English companies pass the book

D

dwsteve

Guest
I am curious as to the opinions of members re the following scenario.

In 2001 Guardian (Royal Exchange) sold their mortgage book to an English company, Regal Mortgages. This new company were not v sympathetic to irish customers who fell into arrears and imposed 'administration fees' such as charging Stg£20 for *every* letter piece of correspondence entered into. They also charged a v high interest rate [+10%]. In the recent past [end 2003/early 2004] the mortgage book has been resold again to another english company, Manchester Building Society, who are still charging high rates of interest and being coy about furnishing settlement values.

What are the legal implications of the book being passed from billy to jack and rates being changed willy nilly? Is it ok for this company to abuse it's clients? The only signed contract would have been the original one with GRE. The mortgage was taken out in 1983 and estimate of current debt including penalties and ludicrous interest rate is around 30K Euro.

Thanks in advance for any thoughts/advice.
 
Did GRE ever offer mortgages in Ireland? Is this a UK specific query?
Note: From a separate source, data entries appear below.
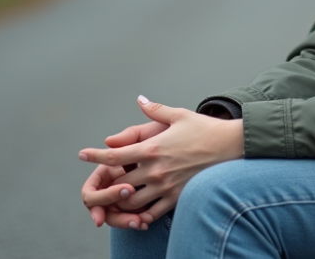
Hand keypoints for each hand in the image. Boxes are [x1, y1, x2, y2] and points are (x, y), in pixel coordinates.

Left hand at [79, 96, 244, 229]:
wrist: (231, 147)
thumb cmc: (205, 129)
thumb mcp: (179, 115)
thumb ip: (155, 110)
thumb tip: (139, 99)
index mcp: (152, 148)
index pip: (114, 155)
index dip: (94, 156)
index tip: (82, 154)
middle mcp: (154, 170)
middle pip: (118, 183)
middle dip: (106, 184)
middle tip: (100, 184)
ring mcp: (165, 186)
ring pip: (131, 202)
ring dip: (121, 201)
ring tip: (116, 199)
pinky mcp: (177, 198)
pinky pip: (152, 213)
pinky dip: (141, 215)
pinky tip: (137, 213)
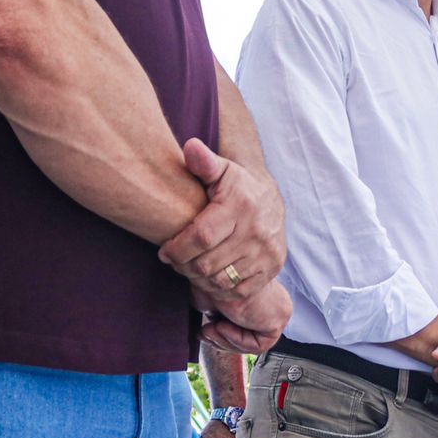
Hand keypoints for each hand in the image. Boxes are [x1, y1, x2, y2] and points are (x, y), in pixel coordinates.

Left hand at [159, 137, 287, 299]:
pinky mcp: (273, 268)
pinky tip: (210, 276)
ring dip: (199, 279)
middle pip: (207, 263)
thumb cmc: (237, 186)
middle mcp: (257, 231)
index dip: (177, 249)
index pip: (201, 237)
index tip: (164, 251)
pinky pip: (238, 291)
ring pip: (221, 280)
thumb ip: (203, 162)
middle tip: (176, 260)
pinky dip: (219, 289)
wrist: (271, 201)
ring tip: (191, 267)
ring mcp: (266, 253)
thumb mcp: (221, 170)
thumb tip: (190, 147)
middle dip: (184, 266)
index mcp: (241, 206)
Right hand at [197, 278, 291, 353]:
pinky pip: (259, 344)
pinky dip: (237, 340)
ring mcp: (278, 311)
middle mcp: (273, 303)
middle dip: (222, 340)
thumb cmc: (211, 278)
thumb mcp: (210, 299)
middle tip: (203, 333)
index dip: (222, 335)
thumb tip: (206, 333)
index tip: (203, 330)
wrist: (218, 269)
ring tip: (209, 329)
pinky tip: (222, 326)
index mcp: (260, 296)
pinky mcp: (278, 319)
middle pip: (249, 336)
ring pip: (253, 343)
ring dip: (226, 340)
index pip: (244, 327)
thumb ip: (213, 314)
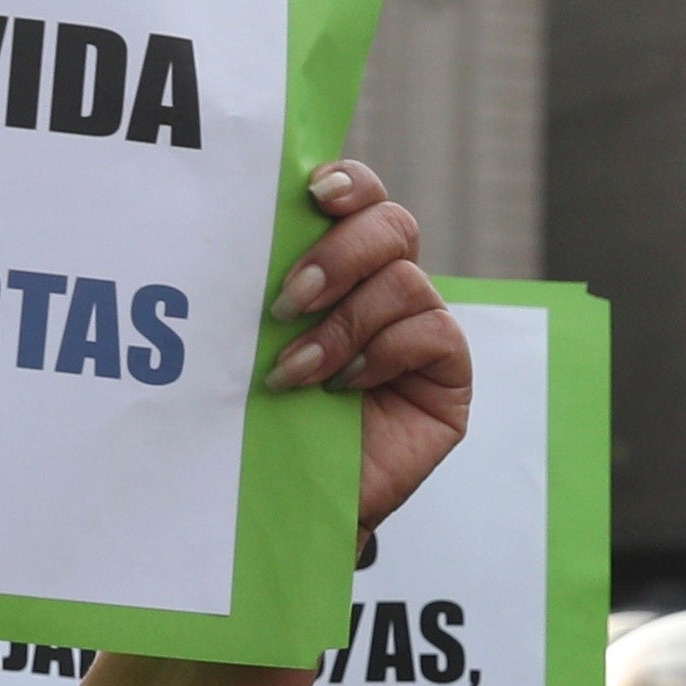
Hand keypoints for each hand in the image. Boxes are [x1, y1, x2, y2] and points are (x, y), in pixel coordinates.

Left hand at [265, 161, 465, 529]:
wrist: (291, 504)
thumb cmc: (266, 420)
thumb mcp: (257, 343)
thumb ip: (266, 289)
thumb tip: (237, 230)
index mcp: (343, 264)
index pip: (359, 198)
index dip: (347, 182)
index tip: (312, 193)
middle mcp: (388, 287)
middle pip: (391, 225)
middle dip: (341, 252)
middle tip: (288, 299)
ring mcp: (423, 328)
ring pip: (405, 280)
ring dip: (344, 322)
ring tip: (295, 371)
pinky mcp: (449, 374)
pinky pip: (433, 332)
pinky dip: (382, 353)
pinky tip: (343, 388)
I remember when EBS securitised some of their mortgage book they wrote to the affected customers informing them of this and, I seem to recall, allowing them to opt out if they wanted. Even after securitisation affected customers continued to deal directly with EBS on the same terms & conditions as originally laid out. I'm not sure if this is standard practice or of the situation above is unusual.

If this query relates to an Irish mortgage and you are not getting any joy out of GRE or Regal then you should contact [broken link removed].
 
It does relate to an irish mortgage taken out with GRE in 1983 on an irish property. Not sure of any EBS involvment.

Would ifsra have any teeth with respect to english companies...?
 
Sorry - I was simply citing the EBS example as what happened in another case and not as anything directly relevant to GRE. No harm in inquiring with IFSRA about this. If they can't do anything then maybe the UK FSA can.